Directions: Rewrite the data below with every occurrence of "view" changed to "image" and all other text left unchanged. Omit the pictures from your answer.

The records:
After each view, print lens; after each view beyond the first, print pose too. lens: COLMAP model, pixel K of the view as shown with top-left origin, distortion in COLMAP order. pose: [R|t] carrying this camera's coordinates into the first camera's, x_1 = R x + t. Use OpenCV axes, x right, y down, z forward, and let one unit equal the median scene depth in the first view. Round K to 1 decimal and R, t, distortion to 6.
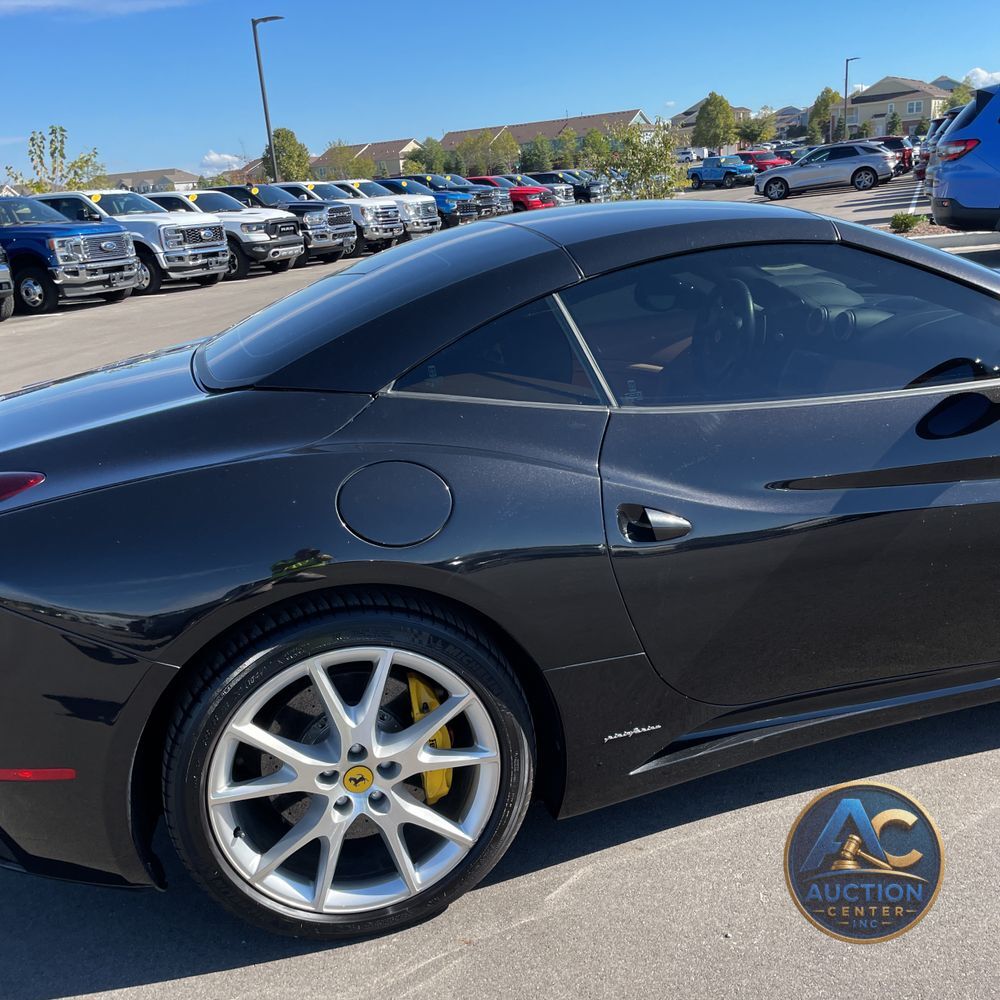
lens RADIAL K [[1009.2, 0, 500.0], [0, 1009.2, 500.0], [0, 0, 1]] dist [0.093690, -0.128606]
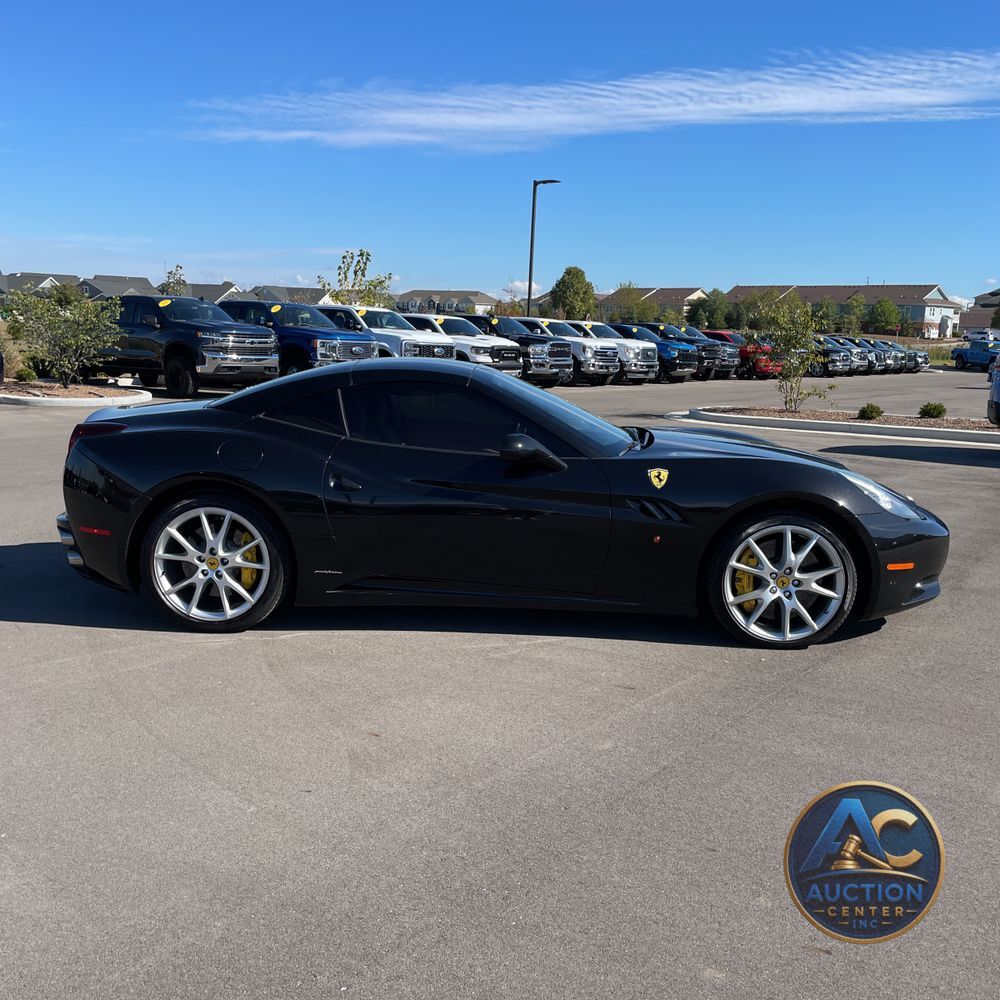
lens RADIAL K [[1004.9, 0, 496.3], [0, 1004.9, 498.2], [0, 0, 1]] dist [0.110326, -0.148673]
pose [[0.954588, 0.164441, -0.248439, 0.090908], [-0.194976, 0.975321, -0.103604, 0.019499], [0.225271, 0.147339, 0.963091, -0.102821]]
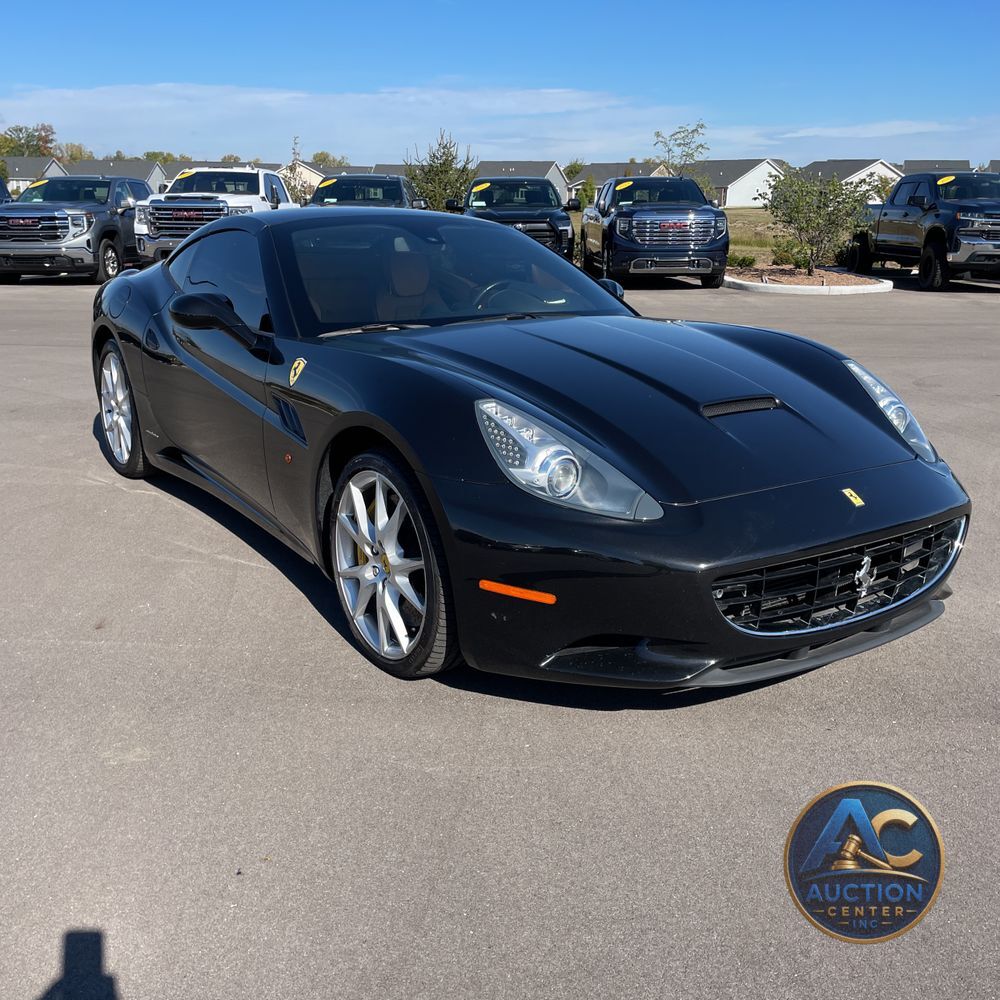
lens RADIAL K [[1009.2, 0, 500.0], [0, 1009.2, 500.0], [0, 0, 1]] dist [0.093690, -0.128606]
pose [[0.351558, 0.358631, -0.864749, 0.207061], [-0.326796, 0.912618, 0.245627, -0.038005], [0.877275, 0.196244, 0.438037, 0.061112]]
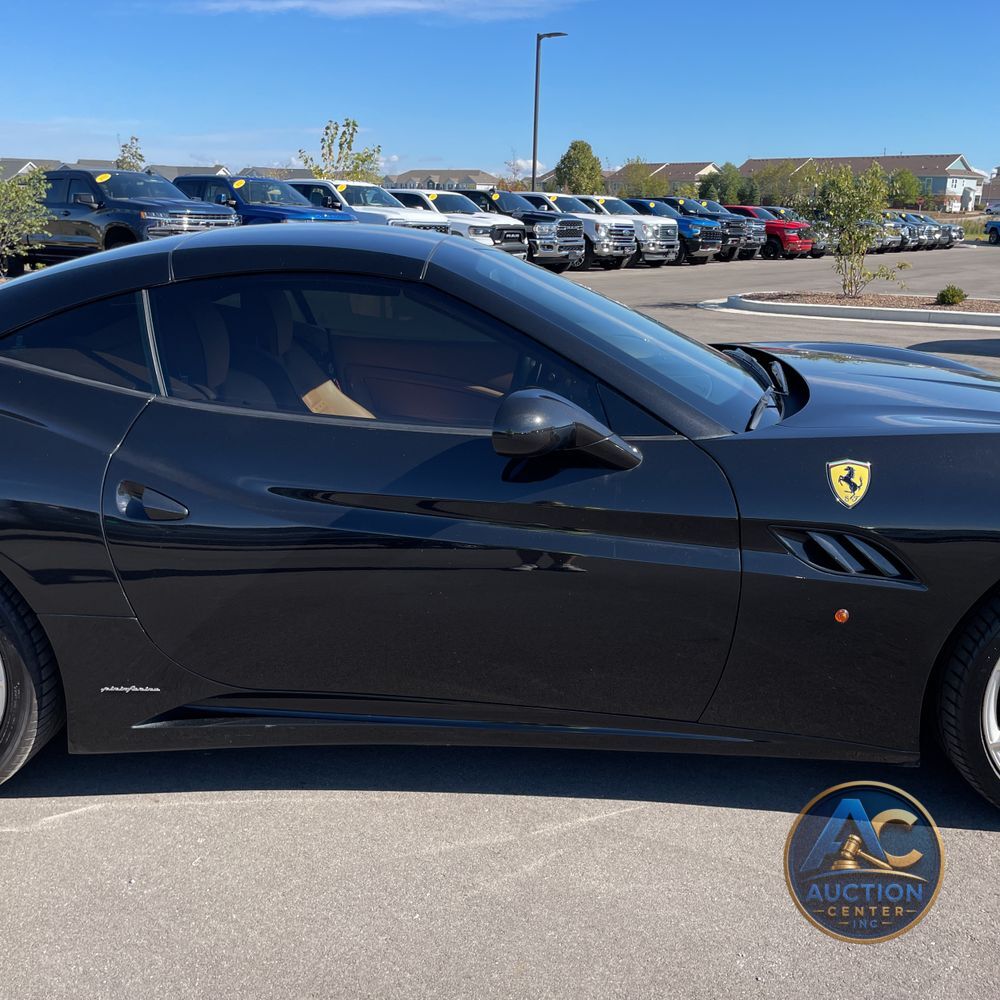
lens RADIAL K [[1009.2, 0, 500.0], [0, 1009.2, 500.0], [0, 0, 1]] dist [0.093690, -0.128606]
pose [[0.956747, 0.175174, -0.232268, 0.063338], [-0.178771, 0.983875, 0.005641, -0.004499], [0.229511, 0.036126, 0.972635, 0.000188]]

Worked solution:
After each image, print lens; after each image beyond the first, print pose too. lens: COLMAP model, pixel K of the image as shown with top-left origin, distortion in COLMAP order. pose: [R|t] carrying this camera's coordinates into the first camera's, x_1 = R x + t. Use OpenCV axes, x right, y down, z forward, and let one unit equal the median scene depth in the first image. Round K to 1 decimal and R, t, distortion to 6.
lens RADIAL K [[1009.2, 0, 500.0], [0, 1009.2, 500.0], [0, 0, 1]] dist [0.093690, -0.128606]
lens RADIAL K [[1004.9, 0, 496.3], [0, 1004.9, 498.2], [0, 0, 1]] dist [0.110326, -0.148673]
pose [[0.954588, 0.164441, -0.248439, 0.090908], [-0.194976, 0.975321, -0.103604, 0.019499], [0.225271, 0.147339, 0.963091, -0.102821]]
lens RADIAL K [[1009.2, 0, 500.0], [0, 1009.2, 500.0], [0, 0, 1]] dist [0.093690, -0.128606]
pose [[0.351558, 0.358631, -0.864749, 0.207061], [-0.326796, 0.912618, 0.245627, -0.038005], [0.877275, 0.196244, 0.438037, 0.061112]]
lens RADIAL K [[1009.2, 0, 500.0], [0, 1009.2, 500.0], [0, 0, 1]] dist [0.093690, -0.128606]
pose [[0.956747, 0.175174, -0.232268, 0.063338], [-0.178771, 0.983875, 0.005641, -0.004499], [0.229511, 0.036126, 0.972635, 0.000188]]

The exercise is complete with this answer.